Anyway, thanks so much for all of your advice everyone! I will definitely keep you updated on what I decide. I'm meeting with her again in a few days and hopefully we can talk more in detail about what we both expect.


----------



## dagmar88 (Aug 26, 2009)

hey Ashley,
I know how you feel! Some time ago a friend of mind asked me if she could join and focus on facial treatments... And I was like NOOOOO!!! I'm not gonna let you take my baby


----------



## Guest (Aug 26, 2009)

I wish you all the best with whatever decision you make Ashley .
If you went with the event business your soap could still be part of it . Gift soaps etc .

hugs

kitn


----------



## chrisinflorida (Aug 26, 2009)

I agree with everbody else.  I'm a control freak too and if someone wanted to partner with me I would have to kindly decline.  Idea suggestions are great and all, but I want to keep my business small also and keep all the control to myself.

I would be very wary of getting into any kind of partnership for the very reasons already mentioned.  My husband's cousin used to have a soap business.  She got into a partnership with someone and ended up doing nearly all of the work...for only half the profits.  She finally got tired of it and dissolved the business.  She actually made the soap so the business was over when she quit making soap.

Chris


----------



## AshleyR (Sep 12, 2009)

Update in original post!


----------



## Saltysteele (Sep 12, 2009)

well, if you were to go into the fast food business tomorrow, do you think mcdonald's would just hand over their suppliers, recipes and ideas?

i don't know about you, but i've put A LOT of time doing research (not just here) all over the web.  this site is fun and very informative, but every hour i've spent here, i've probably spent another 10 outside of this site researching.

it's one thing, sharing info and sources here, and just giving all your resources to someone who hasn't done any research.  i'm pretty sure everyone here has done a lot of leg and finger work getting to where they are at.

you can give a man a fish, blah, blah, blah.

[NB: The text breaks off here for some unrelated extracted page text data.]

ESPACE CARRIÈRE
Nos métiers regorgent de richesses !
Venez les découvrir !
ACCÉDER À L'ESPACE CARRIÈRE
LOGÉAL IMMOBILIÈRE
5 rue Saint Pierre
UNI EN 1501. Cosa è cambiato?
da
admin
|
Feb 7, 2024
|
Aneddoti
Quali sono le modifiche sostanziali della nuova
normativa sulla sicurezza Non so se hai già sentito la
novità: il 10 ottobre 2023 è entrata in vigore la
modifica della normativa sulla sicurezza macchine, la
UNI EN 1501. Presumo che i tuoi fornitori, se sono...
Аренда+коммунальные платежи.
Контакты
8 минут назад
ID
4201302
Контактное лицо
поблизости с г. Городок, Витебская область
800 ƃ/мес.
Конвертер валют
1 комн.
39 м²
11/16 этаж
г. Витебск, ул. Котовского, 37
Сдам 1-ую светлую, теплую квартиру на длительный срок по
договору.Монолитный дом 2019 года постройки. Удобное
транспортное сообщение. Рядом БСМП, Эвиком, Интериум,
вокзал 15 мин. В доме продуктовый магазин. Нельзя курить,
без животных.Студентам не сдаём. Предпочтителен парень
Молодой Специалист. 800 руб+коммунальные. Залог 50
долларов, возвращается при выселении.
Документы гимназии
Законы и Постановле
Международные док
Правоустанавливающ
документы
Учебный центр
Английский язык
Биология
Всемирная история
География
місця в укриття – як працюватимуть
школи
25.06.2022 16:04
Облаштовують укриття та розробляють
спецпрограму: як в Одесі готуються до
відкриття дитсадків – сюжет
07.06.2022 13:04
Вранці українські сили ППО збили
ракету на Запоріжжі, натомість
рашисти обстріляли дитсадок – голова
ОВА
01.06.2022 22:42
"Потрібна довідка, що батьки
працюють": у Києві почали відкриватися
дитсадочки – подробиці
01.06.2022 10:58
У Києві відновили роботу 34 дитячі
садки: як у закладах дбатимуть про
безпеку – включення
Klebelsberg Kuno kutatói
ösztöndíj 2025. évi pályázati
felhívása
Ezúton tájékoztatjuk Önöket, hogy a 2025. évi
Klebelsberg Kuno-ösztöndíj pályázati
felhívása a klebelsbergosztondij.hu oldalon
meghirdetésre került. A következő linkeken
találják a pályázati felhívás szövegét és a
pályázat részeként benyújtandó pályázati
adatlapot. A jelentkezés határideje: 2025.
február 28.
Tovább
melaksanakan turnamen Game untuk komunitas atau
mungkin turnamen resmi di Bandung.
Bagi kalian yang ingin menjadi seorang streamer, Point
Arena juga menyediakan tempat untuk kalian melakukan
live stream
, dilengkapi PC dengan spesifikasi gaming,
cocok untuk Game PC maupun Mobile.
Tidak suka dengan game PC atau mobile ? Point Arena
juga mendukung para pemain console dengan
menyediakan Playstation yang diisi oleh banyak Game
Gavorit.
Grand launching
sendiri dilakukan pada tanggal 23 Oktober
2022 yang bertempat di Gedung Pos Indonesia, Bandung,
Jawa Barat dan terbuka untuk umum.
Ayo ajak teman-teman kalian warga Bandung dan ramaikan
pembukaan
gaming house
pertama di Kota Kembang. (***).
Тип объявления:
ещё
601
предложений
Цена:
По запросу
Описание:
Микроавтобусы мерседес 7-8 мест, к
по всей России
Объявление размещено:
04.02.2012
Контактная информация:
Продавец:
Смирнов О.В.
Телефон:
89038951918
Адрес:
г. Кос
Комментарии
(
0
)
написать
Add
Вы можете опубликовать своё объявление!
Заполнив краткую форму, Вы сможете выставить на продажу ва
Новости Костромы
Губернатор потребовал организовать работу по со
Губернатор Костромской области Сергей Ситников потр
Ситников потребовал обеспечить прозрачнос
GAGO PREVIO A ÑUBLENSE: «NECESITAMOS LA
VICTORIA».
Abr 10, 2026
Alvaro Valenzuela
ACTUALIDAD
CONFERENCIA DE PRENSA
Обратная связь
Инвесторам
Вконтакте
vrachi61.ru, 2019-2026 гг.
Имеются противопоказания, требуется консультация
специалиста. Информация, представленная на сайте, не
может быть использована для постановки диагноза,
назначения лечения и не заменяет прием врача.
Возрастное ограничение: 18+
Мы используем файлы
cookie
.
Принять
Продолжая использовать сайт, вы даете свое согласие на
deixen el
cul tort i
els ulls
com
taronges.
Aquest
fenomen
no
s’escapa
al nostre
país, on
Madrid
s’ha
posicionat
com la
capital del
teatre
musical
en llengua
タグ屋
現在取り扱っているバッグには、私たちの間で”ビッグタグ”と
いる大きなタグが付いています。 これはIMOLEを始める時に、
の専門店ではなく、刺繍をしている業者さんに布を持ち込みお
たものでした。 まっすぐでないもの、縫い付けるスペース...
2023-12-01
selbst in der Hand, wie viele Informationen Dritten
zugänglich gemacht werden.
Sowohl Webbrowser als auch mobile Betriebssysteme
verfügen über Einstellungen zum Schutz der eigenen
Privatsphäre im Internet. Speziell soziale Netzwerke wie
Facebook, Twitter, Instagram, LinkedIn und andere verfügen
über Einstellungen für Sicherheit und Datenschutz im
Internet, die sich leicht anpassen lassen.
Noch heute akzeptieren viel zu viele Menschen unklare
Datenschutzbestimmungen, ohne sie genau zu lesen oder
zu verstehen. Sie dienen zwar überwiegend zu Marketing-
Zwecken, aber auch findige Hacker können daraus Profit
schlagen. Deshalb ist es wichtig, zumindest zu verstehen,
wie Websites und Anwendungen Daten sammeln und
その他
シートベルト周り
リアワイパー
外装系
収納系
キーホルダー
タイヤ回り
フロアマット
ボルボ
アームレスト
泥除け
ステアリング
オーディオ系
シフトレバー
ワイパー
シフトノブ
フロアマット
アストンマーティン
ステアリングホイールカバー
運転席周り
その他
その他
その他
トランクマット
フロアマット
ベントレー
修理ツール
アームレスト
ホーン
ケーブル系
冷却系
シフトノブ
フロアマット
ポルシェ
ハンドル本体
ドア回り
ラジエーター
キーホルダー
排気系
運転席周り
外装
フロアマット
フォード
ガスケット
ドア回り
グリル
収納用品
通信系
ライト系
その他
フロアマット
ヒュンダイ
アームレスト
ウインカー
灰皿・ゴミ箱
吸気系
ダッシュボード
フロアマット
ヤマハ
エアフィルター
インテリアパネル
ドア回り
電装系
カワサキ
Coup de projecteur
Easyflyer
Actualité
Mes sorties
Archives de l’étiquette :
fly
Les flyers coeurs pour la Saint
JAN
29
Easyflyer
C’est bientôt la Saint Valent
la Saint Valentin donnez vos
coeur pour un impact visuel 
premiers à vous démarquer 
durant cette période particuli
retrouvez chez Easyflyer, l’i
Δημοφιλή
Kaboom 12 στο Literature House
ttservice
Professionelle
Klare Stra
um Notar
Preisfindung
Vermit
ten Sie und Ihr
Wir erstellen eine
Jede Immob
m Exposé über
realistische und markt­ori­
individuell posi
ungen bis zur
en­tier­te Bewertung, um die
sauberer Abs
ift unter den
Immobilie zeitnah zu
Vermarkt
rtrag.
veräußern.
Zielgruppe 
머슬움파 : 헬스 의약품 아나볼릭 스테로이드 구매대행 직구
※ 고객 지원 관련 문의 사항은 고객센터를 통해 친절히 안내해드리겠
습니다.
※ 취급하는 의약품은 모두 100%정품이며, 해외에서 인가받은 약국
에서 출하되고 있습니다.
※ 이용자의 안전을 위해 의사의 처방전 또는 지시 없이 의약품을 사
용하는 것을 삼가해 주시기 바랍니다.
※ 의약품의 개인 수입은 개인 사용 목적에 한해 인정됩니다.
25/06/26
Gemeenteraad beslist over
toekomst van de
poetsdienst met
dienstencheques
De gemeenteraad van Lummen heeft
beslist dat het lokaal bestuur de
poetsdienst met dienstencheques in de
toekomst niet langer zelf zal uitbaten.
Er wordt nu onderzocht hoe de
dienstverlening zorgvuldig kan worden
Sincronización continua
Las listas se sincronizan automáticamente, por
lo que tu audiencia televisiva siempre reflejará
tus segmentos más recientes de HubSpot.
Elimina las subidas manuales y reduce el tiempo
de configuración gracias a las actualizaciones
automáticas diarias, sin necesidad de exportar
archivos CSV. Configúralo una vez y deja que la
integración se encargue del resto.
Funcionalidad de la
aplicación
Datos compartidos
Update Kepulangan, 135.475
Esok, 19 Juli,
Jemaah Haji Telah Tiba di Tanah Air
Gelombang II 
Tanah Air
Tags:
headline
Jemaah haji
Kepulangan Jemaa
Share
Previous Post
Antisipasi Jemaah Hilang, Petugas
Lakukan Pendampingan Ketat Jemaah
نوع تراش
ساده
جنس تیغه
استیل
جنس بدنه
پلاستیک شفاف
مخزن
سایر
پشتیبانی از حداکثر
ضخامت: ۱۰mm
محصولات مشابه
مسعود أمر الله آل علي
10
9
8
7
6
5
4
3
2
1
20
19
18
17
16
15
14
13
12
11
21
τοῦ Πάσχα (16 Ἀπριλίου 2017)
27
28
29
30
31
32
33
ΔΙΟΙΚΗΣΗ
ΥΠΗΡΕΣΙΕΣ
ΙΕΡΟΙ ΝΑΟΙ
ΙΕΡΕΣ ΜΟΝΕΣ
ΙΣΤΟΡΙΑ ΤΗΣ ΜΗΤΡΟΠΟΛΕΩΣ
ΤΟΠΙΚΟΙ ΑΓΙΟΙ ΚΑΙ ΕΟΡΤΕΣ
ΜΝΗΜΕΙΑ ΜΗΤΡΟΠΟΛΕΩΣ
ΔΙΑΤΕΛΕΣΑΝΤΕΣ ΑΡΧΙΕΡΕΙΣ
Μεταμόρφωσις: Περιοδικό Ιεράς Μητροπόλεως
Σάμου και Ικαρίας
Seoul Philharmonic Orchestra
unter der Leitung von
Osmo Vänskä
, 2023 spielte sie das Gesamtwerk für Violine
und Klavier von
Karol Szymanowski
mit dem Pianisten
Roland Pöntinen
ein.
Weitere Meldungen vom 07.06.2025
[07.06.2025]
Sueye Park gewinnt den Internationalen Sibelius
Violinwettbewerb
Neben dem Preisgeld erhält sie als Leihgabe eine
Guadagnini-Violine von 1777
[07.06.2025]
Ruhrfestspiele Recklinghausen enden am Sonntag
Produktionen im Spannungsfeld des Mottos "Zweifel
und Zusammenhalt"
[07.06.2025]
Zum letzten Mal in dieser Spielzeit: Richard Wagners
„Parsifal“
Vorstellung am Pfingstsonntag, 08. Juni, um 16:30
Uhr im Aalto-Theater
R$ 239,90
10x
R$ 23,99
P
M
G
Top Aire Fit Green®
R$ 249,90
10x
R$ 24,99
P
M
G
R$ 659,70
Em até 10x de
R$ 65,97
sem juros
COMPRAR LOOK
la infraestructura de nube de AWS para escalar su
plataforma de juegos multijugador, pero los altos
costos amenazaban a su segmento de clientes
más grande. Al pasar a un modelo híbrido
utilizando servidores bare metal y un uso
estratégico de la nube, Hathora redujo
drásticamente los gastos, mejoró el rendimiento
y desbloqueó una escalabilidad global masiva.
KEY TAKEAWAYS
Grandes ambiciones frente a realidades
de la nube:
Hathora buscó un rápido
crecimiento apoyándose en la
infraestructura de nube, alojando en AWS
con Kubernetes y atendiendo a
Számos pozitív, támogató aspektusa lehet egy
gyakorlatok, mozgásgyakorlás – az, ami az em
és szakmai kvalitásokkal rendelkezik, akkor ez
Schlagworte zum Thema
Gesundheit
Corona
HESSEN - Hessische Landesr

just tell her it's in the best interest of your business and staying unique, that you can't just give her all of your stuff.  essentially, you would just be handing over your business to her, to see if she can run it better than you.


----------



## Rosey (Sep 12, 2009)

wow Ashley. Has she even made soap before? I can't imagine her just making soap now and selling it in November. 

I would be upset too. It sounds like she wants to do something with her time but I don't think that this is the way for her to do it. I would totally think that she is stealing your idea


----------



## TheSoapyEwe (Sep 20, 2009)

I'm too much of a control freak on every aspect of my soaping, the making, the labeling, the set up at shows,the invoices, packaging etc.
I couldn't bring myself to have a partner, heck I won't even let anyone help me....lol, when I have I'm constantly double checking their every move.

Good luck on whatever you choose to do


----------